Value of life should have been put before the amusement of a golf tournament

Caddie Ian McGregor: “Farewell Mac . . .  You left too soon but touched the tour with your raconteuring and camaraderie.”

Caddie Ian McGregor: “Farewell Mac . . . You left too soon but touched the tour with your raconteuring and camaraderie.”

Thu, May 22, 2014, 12:00

Santo da Serra, 2,000 feet above sea level on terrain that would challenge the most balanced of goats, was where one of the European Tour’s veteran caddies, Iain McGregor, passed away, seemingly peacefully heading up the ninth fairway during this year’s final round of the Madeira Islands Open.

We have all joked about a certain venue potentially being our last one due to the severity of the inclines on the course and the Madeira track is pretty high up on the physical assault course list.

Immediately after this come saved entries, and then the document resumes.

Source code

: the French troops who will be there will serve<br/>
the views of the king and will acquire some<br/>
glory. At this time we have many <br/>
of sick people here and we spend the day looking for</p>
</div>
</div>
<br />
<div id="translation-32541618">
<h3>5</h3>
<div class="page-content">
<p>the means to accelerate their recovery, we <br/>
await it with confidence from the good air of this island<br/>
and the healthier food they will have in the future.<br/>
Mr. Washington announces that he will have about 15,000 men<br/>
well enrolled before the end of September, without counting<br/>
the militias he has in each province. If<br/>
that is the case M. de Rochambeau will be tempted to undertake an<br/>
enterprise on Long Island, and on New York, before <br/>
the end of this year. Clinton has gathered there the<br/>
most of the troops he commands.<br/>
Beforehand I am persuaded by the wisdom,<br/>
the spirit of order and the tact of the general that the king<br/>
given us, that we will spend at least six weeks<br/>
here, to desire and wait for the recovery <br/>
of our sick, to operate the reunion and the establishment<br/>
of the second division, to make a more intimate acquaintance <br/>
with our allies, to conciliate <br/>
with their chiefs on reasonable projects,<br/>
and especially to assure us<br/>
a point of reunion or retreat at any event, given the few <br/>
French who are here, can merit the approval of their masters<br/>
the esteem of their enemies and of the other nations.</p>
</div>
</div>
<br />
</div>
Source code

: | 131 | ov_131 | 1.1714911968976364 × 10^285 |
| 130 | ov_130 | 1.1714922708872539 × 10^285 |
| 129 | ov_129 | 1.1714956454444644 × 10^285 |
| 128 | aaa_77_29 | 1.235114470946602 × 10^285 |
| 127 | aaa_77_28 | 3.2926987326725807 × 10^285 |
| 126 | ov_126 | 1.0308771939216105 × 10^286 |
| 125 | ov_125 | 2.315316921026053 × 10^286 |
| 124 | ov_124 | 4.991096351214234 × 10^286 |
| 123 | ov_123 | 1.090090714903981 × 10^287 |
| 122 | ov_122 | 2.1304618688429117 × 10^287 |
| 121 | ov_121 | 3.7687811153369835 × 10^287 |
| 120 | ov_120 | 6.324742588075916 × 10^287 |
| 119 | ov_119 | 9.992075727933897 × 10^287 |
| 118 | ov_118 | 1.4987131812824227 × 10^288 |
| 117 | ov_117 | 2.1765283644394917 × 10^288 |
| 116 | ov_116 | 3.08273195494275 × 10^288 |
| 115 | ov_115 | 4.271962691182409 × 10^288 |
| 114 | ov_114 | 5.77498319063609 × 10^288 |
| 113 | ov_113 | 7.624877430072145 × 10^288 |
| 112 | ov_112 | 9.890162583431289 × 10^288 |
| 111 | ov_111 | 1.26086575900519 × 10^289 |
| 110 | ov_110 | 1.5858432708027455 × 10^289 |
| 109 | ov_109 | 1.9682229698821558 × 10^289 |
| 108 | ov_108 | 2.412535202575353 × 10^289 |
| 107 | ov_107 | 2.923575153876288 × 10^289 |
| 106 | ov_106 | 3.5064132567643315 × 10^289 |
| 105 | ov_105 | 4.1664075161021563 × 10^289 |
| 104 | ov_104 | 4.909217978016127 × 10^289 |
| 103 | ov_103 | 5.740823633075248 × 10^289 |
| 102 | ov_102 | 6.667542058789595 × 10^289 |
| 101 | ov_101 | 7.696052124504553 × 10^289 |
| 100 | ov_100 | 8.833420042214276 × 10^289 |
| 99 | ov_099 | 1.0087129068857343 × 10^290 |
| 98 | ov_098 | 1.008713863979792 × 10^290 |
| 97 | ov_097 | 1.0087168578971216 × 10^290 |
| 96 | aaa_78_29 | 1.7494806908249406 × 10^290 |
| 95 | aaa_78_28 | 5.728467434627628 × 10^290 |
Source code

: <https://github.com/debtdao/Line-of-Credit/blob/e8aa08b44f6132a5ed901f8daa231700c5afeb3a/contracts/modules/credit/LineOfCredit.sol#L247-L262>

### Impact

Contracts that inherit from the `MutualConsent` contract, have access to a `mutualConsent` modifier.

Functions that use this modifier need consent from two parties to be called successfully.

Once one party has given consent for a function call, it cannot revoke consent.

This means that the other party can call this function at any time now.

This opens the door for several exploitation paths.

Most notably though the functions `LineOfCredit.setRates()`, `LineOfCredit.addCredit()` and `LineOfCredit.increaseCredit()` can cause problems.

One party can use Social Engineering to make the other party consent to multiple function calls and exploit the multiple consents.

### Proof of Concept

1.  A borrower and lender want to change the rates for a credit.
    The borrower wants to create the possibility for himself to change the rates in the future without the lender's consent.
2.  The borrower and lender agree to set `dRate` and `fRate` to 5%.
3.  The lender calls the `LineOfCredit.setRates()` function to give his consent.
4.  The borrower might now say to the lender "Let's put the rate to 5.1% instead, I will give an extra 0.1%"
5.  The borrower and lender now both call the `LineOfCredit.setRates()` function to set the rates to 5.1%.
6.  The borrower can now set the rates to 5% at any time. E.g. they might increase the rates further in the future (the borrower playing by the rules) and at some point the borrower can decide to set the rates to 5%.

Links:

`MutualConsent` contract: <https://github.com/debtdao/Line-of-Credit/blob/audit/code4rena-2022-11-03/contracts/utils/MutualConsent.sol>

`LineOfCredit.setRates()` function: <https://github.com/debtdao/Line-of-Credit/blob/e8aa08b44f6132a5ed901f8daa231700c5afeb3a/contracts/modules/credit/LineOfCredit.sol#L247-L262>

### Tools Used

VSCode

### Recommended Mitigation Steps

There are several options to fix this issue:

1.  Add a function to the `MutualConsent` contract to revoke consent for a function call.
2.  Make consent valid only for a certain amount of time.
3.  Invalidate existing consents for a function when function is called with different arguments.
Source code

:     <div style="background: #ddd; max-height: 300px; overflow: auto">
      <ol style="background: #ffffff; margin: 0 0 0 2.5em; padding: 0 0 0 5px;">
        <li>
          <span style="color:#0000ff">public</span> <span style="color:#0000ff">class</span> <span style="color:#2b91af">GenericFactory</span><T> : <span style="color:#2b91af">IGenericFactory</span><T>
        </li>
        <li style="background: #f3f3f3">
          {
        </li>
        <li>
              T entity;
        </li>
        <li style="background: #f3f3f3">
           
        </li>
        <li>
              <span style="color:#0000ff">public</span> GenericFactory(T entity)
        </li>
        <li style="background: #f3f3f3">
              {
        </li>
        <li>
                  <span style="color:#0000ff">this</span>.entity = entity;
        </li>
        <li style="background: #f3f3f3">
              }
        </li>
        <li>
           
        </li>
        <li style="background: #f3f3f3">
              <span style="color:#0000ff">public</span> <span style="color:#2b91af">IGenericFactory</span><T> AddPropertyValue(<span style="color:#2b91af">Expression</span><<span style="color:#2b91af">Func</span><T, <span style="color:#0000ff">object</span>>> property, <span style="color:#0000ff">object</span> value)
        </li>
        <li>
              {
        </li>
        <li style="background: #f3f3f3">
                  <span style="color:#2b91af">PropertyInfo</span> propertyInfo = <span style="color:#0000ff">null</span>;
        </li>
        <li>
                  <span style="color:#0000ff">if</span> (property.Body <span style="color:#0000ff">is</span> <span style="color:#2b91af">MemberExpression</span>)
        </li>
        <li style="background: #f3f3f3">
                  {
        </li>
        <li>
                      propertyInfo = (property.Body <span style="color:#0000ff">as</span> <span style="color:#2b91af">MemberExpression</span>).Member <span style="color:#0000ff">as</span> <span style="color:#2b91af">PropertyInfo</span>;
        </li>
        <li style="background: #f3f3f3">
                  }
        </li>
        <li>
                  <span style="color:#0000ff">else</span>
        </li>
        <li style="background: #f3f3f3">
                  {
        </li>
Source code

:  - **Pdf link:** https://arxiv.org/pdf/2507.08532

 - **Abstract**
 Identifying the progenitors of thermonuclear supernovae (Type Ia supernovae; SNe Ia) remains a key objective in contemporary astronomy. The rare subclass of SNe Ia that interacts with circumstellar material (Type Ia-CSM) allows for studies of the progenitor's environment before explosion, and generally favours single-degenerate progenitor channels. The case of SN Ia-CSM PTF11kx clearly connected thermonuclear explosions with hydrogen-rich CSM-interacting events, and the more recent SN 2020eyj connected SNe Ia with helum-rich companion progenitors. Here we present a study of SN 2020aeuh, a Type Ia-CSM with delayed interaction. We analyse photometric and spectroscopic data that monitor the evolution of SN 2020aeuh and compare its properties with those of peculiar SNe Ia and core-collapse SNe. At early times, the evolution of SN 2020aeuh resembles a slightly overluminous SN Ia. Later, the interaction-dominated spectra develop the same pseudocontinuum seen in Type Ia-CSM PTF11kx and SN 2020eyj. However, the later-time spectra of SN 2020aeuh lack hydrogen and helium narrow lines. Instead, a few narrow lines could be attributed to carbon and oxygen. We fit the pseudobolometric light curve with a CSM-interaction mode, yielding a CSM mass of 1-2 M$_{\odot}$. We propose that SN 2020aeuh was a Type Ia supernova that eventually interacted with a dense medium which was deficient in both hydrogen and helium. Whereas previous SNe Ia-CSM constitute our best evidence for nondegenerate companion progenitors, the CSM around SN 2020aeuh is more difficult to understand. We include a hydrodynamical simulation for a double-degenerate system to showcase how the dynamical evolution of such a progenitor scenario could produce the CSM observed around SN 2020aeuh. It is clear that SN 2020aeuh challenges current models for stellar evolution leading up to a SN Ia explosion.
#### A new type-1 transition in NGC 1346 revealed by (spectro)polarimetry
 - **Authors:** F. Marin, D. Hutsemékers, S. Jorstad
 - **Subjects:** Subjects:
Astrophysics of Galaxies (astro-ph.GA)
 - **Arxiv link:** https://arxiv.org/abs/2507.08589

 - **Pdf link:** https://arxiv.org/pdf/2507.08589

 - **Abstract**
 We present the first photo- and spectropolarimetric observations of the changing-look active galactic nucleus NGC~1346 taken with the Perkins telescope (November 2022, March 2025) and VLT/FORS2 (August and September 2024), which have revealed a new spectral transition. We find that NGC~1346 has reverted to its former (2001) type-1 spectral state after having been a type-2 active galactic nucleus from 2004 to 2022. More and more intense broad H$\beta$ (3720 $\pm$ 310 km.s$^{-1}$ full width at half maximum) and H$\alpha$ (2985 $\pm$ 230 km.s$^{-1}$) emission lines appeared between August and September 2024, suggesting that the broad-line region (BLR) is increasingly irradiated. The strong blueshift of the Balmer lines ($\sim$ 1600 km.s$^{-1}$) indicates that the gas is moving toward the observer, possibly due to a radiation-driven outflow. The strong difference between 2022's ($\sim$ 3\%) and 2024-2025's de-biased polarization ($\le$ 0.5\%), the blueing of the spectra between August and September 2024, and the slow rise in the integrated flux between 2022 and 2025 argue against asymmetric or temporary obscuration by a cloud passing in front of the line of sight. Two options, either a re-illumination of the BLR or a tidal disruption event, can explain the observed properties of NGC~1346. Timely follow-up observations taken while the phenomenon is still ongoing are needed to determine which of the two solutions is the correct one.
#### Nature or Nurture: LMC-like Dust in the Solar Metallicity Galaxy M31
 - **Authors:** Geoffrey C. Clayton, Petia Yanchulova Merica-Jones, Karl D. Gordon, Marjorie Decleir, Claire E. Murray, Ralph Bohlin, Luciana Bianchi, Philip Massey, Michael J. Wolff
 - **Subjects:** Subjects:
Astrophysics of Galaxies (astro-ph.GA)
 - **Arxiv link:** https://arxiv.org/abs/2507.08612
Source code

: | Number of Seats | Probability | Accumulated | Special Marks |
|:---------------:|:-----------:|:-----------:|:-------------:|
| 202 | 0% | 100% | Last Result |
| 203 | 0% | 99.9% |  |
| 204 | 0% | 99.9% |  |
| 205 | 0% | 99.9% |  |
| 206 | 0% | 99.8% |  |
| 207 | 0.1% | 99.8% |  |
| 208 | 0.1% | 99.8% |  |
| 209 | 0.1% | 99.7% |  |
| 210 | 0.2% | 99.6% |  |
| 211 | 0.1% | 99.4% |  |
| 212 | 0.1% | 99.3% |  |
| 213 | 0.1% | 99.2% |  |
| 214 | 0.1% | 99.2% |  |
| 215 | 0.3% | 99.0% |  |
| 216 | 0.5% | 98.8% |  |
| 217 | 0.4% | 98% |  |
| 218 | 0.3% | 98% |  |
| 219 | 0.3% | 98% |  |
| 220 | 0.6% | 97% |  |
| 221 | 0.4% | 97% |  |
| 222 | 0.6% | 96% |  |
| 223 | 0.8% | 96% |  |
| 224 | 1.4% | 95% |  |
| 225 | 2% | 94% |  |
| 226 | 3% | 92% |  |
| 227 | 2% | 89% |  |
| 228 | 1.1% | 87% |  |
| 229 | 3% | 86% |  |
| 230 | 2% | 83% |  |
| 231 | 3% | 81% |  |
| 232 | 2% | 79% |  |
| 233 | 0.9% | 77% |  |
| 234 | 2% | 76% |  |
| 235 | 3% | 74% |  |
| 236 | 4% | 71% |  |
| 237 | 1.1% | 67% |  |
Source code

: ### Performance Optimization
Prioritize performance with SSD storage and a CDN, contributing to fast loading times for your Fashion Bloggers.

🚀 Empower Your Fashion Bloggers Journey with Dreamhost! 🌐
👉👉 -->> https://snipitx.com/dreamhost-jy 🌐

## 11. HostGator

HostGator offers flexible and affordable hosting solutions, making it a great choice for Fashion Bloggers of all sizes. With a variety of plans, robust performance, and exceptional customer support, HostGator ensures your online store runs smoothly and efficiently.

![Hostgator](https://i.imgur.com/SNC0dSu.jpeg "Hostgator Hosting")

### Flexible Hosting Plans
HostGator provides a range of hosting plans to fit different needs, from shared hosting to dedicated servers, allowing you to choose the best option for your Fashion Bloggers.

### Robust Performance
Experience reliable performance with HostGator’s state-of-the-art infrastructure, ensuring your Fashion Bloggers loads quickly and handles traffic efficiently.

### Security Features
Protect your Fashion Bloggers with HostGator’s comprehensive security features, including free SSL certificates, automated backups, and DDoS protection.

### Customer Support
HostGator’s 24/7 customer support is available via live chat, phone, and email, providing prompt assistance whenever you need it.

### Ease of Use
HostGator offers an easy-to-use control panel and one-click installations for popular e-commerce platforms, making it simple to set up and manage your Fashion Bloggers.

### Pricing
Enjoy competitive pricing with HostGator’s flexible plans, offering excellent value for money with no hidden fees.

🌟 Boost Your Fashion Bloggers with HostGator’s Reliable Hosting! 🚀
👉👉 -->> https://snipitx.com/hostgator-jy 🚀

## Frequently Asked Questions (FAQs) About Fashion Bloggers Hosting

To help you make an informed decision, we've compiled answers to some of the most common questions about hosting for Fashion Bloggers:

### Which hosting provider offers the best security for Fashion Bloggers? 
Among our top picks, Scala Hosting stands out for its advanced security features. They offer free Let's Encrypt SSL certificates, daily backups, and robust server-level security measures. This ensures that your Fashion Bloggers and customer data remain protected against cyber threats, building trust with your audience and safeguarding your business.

There are two great challenges at the Madeira venue; the taxi ride up the mountain driven by impatient drivers, who seem to include hair-raising overtaking as part of the fare. If you are not shaken by the scary ascent then the trek around the mountain, with the golf course on top of it, is sure to leave you gasping in a different way than the taxi ride itself.

After a traditional week of low, dense clouds and mountain mist delays, the tournament looked like it was going to reach a conclusion without further delay on Sunday albeit with half the amount of holes that should have been played. It had been reduced to a 36-hole event.

Iain was heading up the ninth fairway towards the top of the mountain with Alistair Forsyth’s bag on his back when he collapsed and died, the cause is still not clear. I suppose despite the sadness that we all feel for Mac’s passing at such a young age – he was only 52 – it was, perhaps, a fitting way for a club Sherpa to take his final step very much in the thick of what had become his life for the past couple of decades. Left school Iain joined the army when he left school in what was his native Rhodesia and developed a reputation for being fearless and capable of survival in the bush for long periods of time unarmed. He left the army and moved to South Africa where he became a cabinet maker of bespoke furniture. He was a good amateur golfer and like so many of his fellow southern African colleagues decided to use his golf knowledge as a way out of Africa and towards a new life in Europe.

I first met Mac in the late 1990s in south west France, where a number of us spent an enjoyable week together in a farmhouse while working at the French Open in Bordeaux. Mac introduced me to bobotie, a southern African dish which he presented to us on the night it was his turn to cook. With evocative tales of Africa and the bush, there was no doubt about his affinity with wildlife and survival.